Petroleum compounds from BP’s oil spill in the Gulf of Mexico two years ago and some of the chemicals used to clean it are being found in pelican colonies nesting in Minnesota, according to a report by Minnesota Public Radio.
Tens of thousands of pelicans descend on Marsh Lake in the western part of the state each year after wintering on the Gulf of Mexico. The birds span out across the Gulf, going as far south as Cuba to escape the colder weather. This year, some 34,000 American White Pelicans are raising about 17,000 chicks on Marsh Lake, making it the largest such pelican colony in North America.
Researchers with North Dakota State University have been testing pelican eggs for signs of pollutants from the Deepwater Horizon oil spill. So far, petroleum compounds were found in 90 percent of the first batch of eggs tested. Corexit, the chemical oil dispersant that BP dumped into the Gulf waters to break the oil down into smaller particles, was found in about 80 percent of the tested eggs.
Because of the BP oil spill’s unprecedented size, much remains to be learned about its aftermath, including how pollutants from the spill will affect this new generation of pelicans.
“Even if they’re present in small amounts they may have a large impact on the development [of pelican chicks],” North Dakota State University ecologist Mark Clark told Minnesota Public Radio.

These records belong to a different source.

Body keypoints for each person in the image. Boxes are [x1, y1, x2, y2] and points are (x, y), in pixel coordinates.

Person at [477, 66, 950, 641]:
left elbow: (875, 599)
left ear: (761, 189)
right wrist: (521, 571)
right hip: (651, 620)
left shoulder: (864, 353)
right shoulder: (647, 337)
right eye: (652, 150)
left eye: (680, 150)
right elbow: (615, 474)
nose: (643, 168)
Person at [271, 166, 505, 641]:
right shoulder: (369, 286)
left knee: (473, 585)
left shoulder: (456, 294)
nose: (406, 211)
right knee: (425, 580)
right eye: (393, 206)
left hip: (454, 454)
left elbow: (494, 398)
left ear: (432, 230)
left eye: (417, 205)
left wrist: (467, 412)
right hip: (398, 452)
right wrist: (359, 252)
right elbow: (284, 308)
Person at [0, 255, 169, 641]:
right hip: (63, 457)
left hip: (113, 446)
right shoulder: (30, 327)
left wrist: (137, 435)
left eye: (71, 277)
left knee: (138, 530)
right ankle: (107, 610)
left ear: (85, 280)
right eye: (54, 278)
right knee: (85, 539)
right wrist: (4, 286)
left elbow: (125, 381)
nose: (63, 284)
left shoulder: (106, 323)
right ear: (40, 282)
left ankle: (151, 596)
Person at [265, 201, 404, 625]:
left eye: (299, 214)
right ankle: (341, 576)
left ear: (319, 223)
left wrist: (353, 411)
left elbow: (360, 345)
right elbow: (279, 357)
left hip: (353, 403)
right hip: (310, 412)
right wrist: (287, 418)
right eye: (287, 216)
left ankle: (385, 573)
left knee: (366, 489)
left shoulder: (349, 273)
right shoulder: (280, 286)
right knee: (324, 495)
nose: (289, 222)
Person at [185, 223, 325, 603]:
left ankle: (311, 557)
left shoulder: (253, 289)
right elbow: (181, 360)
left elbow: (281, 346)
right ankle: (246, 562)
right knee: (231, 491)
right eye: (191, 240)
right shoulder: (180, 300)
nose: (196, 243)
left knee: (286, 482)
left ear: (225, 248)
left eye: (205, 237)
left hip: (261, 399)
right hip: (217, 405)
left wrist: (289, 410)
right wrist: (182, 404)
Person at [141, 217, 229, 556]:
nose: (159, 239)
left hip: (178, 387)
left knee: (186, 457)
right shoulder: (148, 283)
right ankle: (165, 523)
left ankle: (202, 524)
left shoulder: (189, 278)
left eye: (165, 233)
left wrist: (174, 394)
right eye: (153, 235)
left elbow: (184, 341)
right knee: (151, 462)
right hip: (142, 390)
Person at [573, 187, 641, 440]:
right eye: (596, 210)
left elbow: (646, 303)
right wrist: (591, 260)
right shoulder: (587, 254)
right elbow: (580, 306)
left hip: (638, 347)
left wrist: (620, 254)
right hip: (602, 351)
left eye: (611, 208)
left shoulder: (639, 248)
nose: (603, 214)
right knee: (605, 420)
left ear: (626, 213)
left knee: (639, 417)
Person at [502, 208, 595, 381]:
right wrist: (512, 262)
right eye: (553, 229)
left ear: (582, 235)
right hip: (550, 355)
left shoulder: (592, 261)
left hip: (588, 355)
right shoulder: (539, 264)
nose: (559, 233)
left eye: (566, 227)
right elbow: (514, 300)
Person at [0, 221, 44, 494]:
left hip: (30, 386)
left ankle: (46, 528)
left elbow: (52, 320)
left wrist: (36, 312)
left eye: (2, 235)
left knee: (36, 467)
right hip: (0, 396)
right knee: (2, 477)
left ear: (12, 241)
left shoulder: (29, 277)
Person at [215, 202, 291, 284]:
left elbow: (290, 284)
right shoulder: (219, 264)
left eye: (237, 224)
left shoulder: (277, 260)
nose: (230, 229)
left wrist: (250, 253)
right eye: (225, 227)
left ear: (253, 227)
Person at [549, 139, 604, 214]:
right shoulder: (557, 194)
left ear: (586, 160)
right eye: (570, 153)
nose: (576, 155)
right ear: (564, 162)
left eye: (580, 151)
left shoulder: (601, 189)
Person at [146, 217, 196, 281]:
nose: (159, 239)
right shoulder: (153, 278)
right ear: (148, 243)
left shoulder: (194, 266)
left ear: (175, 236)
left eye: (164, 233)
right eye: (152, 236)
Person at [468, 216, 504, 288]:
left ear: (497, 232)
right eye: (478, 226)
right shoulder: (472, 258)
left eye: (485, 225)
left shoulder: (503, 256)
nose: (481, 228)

What scientists do know about the effects of pollutants on wildlife has them concerned for the pelicans. According to MPR, “Scientists are most concerned about polycylic aromatic hydrocarbons known to cause cancer and birth defects in animals.”

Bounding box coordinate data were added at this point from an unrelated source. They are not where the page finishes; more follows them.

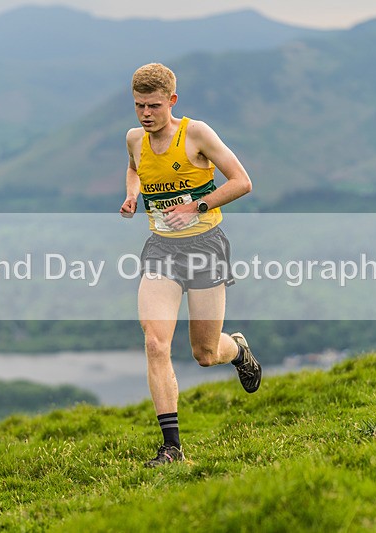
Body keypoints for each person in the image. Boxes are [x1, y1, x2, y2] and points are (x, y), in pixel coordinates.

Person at [119, 63, 262, 467]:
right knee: (155, 342)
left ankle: (237, 351)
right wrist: (132, 195)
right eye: (139, 106)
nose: (146, 114)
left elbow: (241, 181)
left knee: (204, 352)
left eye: (154, 106)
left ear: (172, 102)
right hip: (161, 250)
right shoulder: (134, 140)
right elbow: (134, 168)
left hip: (205, 247)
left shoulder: (196, 133)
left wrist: (196, 205)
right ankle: (172, 447)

Even less is known about Corexit’s effects on wildlife, but the Environmental Protection Agency has confirmed the oil dispersant contains cancer-causing chemicals and endocrine disrupting compounds, which can upset hormone balance and negatively affect embryo development.
BP sprayed and injected the oil gushing from its blown-out Macondo well with about 2 million gallons of Corexit, continuing to use it even after EPA officials objected.

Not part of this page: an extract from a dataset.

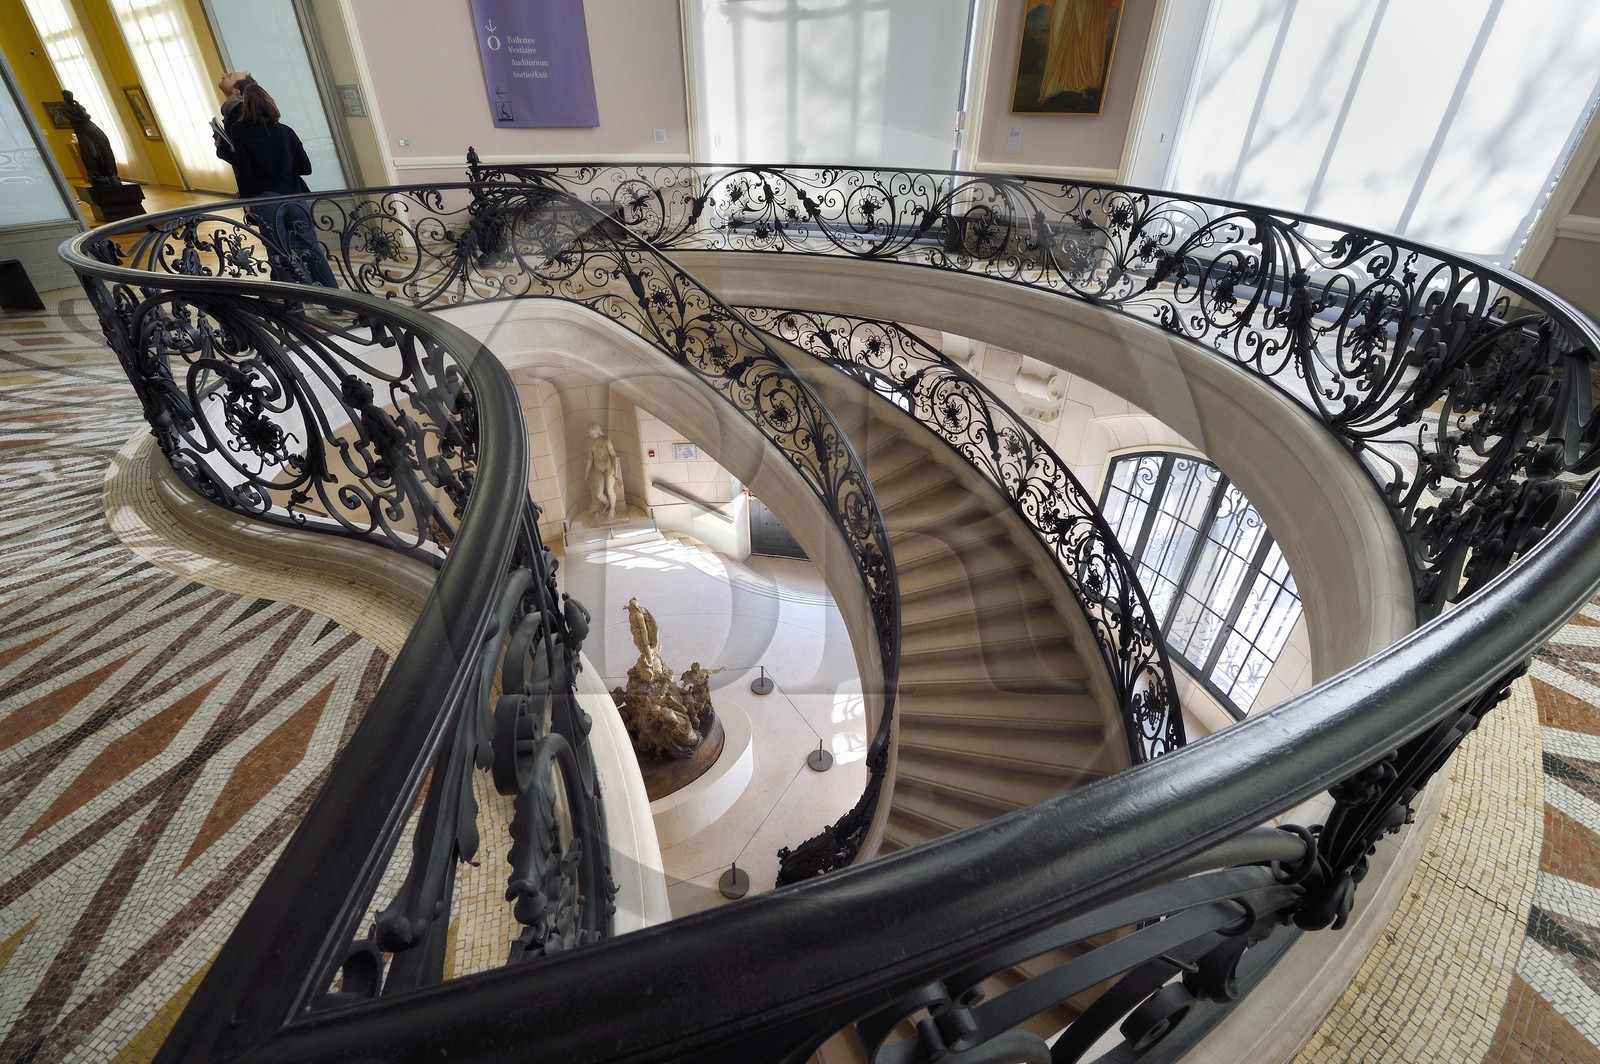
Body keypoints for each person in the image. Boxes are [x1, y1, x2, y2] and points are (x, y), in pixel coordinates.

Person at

“Any contaminant that makes its way into the bird could be bad, but it could be especially bad if it gets into the egg because that’s where the developing embryo and chick starts,” Mr. Clark told MPR. “And when things go wrong at that stage there’s usually no recovery.”
Scientists studying the migratory pelicans won’t get a full picture of the biological and ecological damage and its extent for at least five years. The current project in Minnesota is funded through the year 2014 by a $250,000 grant from the state’s Environment and Natural Resources Trust Fund, which is funded by the state lottery.